Kai went to the conference room. His five senior men were there plus four North Korea specialists including Jin Chin-hwa, and the Guoanbu office in Pyongyang was attending remotely. Kai briefed them on the events of the last twenty-four hours, and each individual reported what information he had been able to glean in the past hour.
Then Kai said: ‘For today and probably the next few days, it’s imperative that we have real-time information about what’s happening in North Korea. Our president and our entire foreign policy establishment will be following events minute by minute, and considering whether China needs to intervene, and if so, what form the intervention will take – and they will be depending on us for reliable data.
‘All sources of intelligence must be milked. Satellite reconnaissance must focus on the military bases. Signals intelligence must monitor all the North Korean traffic we can access. Any sudden flurry of phone calls and messages could indicate a rebel attack.
‘The Guoanbu office in the Chinese embassy at Pyongyang will be working 24/7, as will our consulate at Chongjin. They ought to be able to provide some information. And don’t forget the diaspora. There are several thousand Chinese citizens living in North Korea – some businessmen, a few students, plus people married to Koreans. We should have phone numbers for all of them. This is the moment for them to prove their patriotism. I want every one called.’
Jin interrupted him. ‘Pyongyang is making an announcement.’ He translated as he listened. ‘They say they have arrested a number of American-controlled saboteurs and traitors at a military base this morning . . . they don’t say which base . . . nor how many people were arrested . . . Nothing about violence or gunfire . . . And that’s it. The announcement is over.’
‘This is surprising,’ Kai said. ‘They normally take hours or even days to respond to events.’
Jin said: ‘This has got the Pyongyang government agitated.’

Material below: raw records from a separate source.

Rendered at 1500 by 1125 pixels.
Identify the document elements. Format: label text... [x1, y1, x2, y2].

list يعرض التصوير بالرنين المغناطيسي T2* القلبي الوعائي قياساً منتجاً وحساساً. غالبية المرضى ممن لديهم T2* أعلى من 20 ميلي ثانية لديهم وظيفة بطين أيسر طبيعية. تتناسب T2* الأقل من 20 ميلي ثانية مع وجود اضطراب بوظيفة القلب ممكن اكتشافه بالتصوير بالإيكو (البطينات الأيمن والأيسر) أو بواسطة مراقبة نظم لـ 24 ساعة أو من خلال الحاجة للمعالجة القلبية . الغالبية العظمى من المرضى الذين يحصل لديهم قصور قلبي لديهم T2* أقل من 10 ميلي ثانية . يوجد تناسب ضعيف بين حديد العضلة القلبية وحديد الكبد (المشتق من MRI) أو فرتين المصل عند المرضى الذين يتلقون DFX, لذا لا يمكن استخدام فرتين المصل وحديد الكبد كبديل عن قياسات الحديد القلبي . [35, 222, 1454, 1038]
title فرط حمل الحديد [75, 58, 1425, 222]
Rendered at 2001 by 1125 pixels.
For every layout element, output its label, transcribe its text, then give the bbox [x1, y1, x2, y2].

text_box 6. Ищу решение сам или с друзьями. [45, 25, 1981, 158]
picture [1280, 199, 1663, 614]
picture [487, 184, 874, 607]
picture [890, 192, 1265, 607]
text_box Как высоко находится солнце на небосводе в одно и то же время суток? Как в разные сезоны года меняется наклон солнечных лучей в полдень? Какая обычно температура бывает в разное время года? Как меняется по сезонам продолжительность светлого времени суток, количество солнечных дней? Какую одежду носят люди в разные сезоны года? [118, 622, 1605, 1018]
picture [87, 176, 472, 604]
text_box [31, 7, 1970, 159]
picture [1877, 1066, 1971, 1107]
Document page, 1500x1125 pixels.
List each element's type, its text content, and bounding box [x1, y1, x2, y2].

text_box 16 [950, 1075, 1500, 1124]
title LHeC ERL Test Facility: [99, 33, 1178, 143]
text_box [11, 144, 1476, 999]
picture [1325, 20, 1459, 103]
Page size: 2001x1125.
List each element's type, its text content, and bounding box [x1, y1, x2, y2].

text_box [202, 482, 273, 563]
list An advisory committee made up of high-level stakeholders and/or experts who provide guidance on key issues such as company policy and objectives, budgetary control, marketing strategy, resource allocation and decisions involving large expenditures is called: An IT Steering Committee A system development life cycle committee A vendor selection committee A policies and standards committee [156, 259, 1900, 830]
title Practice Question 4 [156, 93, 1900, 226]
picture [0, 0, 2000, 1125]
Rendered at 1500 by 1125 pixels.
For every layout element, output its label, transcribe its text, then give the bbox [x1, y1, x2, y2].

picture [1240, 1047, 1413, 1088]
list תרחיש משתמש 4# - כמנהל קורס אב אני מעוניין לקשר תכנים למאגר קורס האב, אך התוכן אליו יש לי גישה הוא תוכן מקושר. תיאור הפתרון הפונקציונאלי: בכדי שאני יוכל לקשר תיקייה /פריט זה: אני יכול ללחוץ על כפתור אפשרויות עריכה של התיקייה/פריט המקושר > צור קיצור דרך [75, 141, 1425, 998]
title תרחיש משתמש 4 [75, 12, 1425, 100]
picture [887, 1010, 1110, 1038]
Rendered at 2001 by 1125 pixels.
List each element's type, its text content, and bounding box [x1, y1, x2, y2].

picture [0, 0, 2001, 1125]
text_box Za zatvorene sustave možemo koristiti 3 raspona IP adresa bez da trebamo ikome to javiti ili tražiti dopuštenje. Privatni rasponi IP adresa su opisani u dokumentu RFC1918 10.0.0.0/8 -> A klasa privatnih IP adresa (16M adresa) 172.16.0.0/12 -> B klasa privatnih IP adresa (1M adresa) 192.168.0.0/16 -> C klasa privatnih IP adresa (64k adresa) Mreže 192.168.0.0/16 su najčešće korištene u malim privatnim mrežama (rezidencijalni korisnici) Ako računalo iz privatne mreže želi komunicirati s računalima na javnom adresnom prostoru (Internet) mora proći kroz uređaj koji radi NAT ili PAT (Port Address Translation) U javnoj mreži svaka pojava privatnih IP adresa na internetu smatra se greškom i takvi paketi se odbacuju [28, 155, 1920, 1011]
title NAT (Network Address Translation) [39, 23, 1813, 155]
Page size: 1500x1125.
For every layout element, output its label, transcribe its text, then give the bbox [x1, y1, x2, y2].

‘Agitated?’ said Kai. ‘I think they’re more than agitated. I think they’re scared. And you know what? So am I.’
DEFCON 4
ABOVE NORMAL READINESS. HEIGHTENED INTELLIGENCE WATCH AND STRENGTHENED SECURITY MEASURES.
CHAPTER 20
President Green hated the cold. Growing up in Chicago, she might have got used to it, but she never did. As a little girl she had loved school but hated getting there in the winter. One day, she had vowed, she would live in Miami where, she had heard, you could sleep on the beach.
She never lived in Miami.
She put on a big puffy down coat to walk from the Residence to the West Wing at seven o’clock on Sunday morning. As she passed through the colonnade she thought about sex. Gerry had felt amorous last night. Pauline liked sex, but she was not driven by it, not since her early twenties. Gerry was the same, and their sex life had always been pleasant but undramatic, like the rest of their relationship.
Not anymore, she thought sadly.
Something had gone wrong in her feeling towards Gerry, and she thought she knew why. In the past she had always felt the reassuring sense that he had her back. They occasionally disagreed, but they never undermined one another. Their arguments were not angry because their conflicts did not run deep.
Until now.
Pippa was at the bottom of it. Their cute little baby had turned into a mutinous adolescent, and they could not agree on what to do. It was almost a cliché; there were probably articles about it in the women’s magazines that Pauline never read. She had heard that marital rows about how to raise the children were said to be the worst.